Собрание сочинений. Т. 1. Повести - Владимир Тендряков
Шрифт:
Интервал:
Закладка:
— Я пошел, Артемий Богданович! Я пошел… Раз нет, раз не лежит сердце… Чего уж…
— Что-то я, Настя, голосу твоего не слышу. Молчишь?.. Ну, тогда я скажу последнее слово, другого не будет. Цену себе набиваешь? Хвалю! Цену себе каждый знать должон. Но только помни: так и с товаром на руках остаться можно. А твой товар — скоропортящийся, вроде молока, подержи подольше — там уж за бесценок никто не примет.
— Цена! Бесценок! — вдруг завопил Костя. — Что за слова? Не хочу! Не буду!
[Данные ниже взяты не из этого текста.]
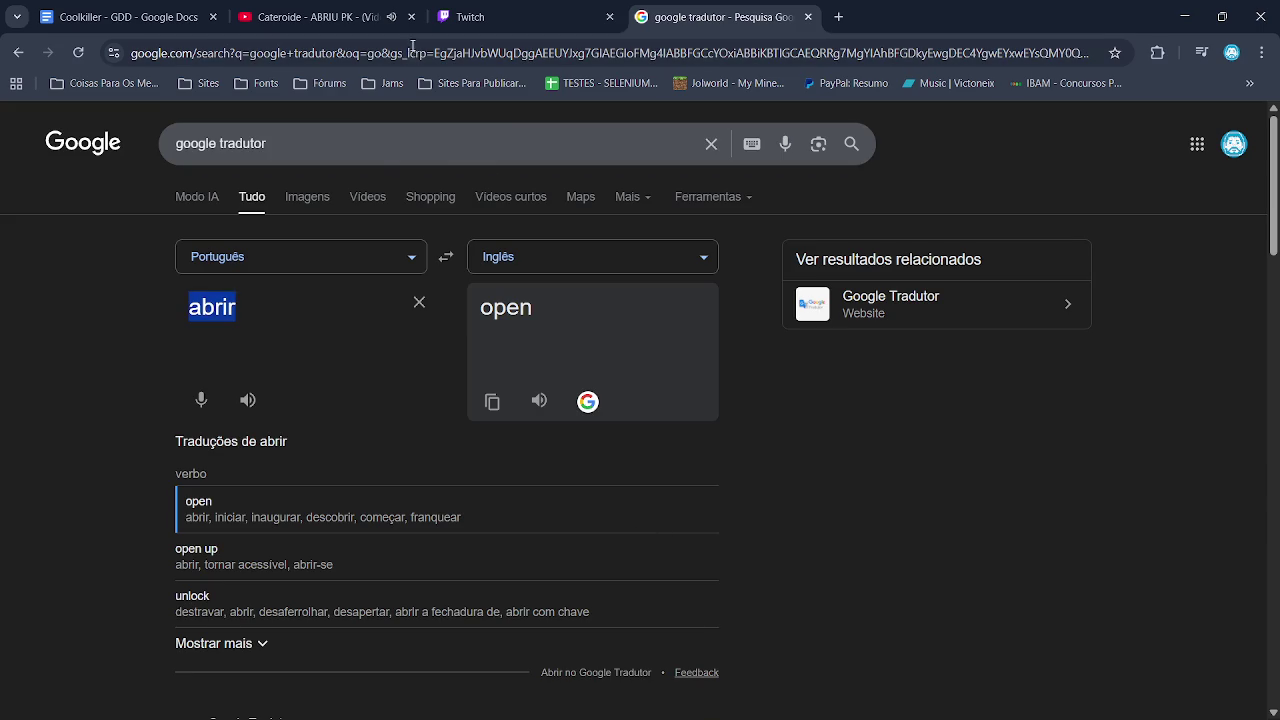
# Bring Chrome forward and scroll through the YouTube music video page
pyautogui.click(315, 17)
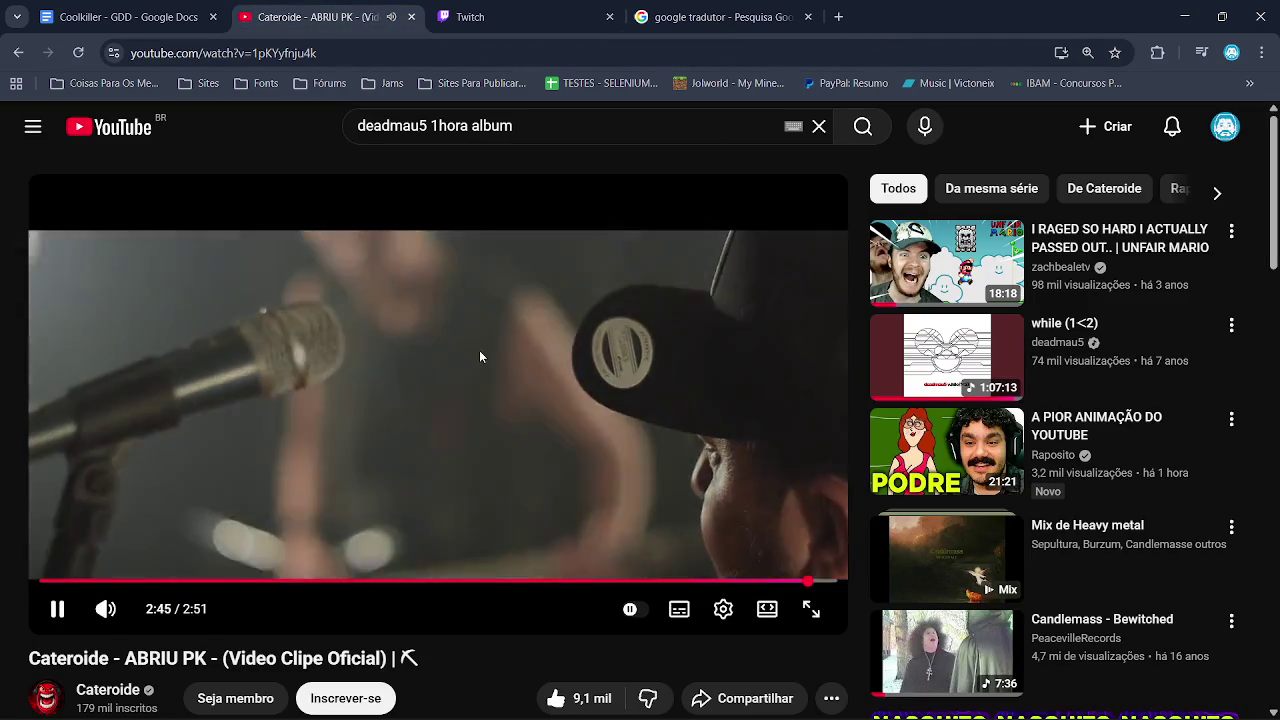
pyautogui.click(479, 350)
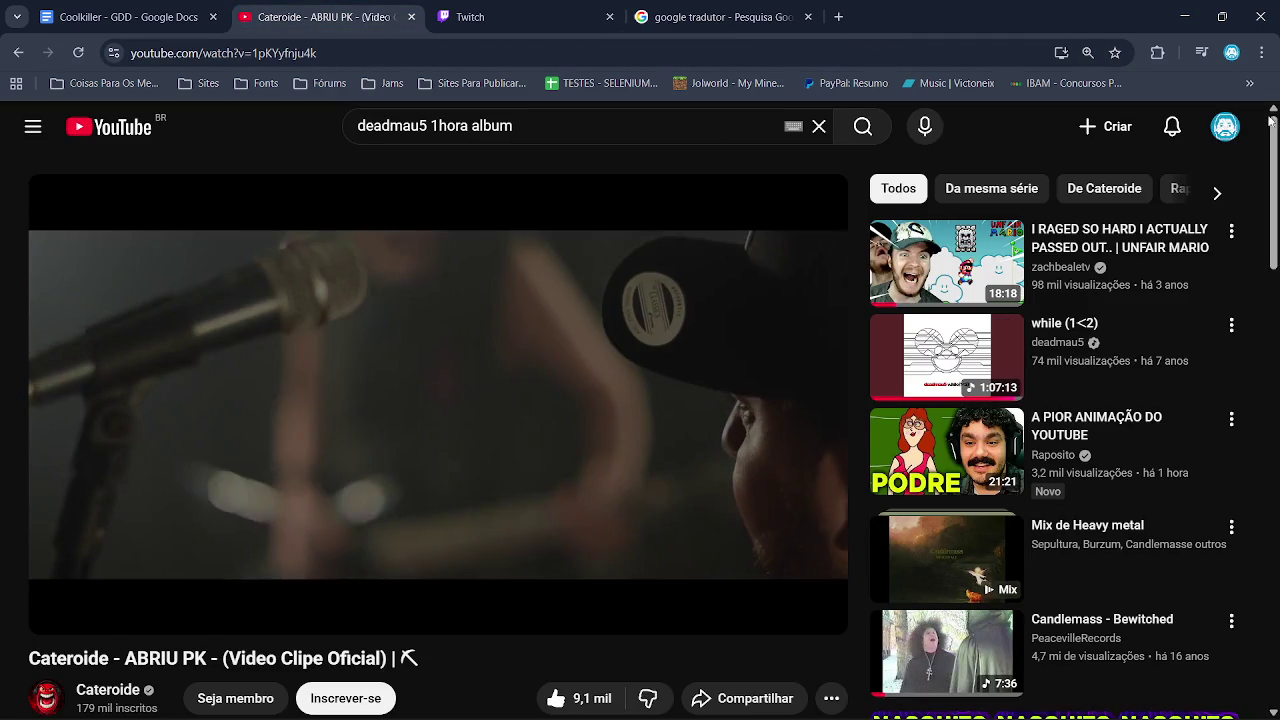
pyautogui.scroll(-6, 604, 379)
pyautogui.scroll(-4, 604, 379)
Знал бы я, да разве… Да ну вас!..
Он повернулся и пошел к двери. Мать, сидевшая за столом все с тем же тревожным выжиданием в глубине бесцветных морщинок, вздохнула, опустила глаза.
— Костя, обожди, — тихо сказала Настя.
И Костя застыл — одна нога в сенях, другая в избе.
— Неуж любишь? — все так же тихо спросила Настя, пристально глядя на застывшего на пороге Костю.
— Да теперь все! Теперь внутри перегорело. Не-на-ви-жу! Врага ты, Настя, во мне нажила во веки веков!
И Настя улыбнулась, оглянулась на Артемия Богдановича:
— Чай, принесли с собой чего-нибудь? А то ведь я не заготовила, не ждала таких гостей.
— А как же, как же, — колыхнулся Артемий Богданович. — Костя! Там в сено сунута, вынь поди!
Костя помялся в нерешительности и вышел. Вернулся хмурый, пряча глаза, поставил на стол поллитровку.
12С Кешкой даже не успели расписаться, а о свадьбе и разговоров не было.
Артемий Богданович сам взялся за дело, решил устроить парад.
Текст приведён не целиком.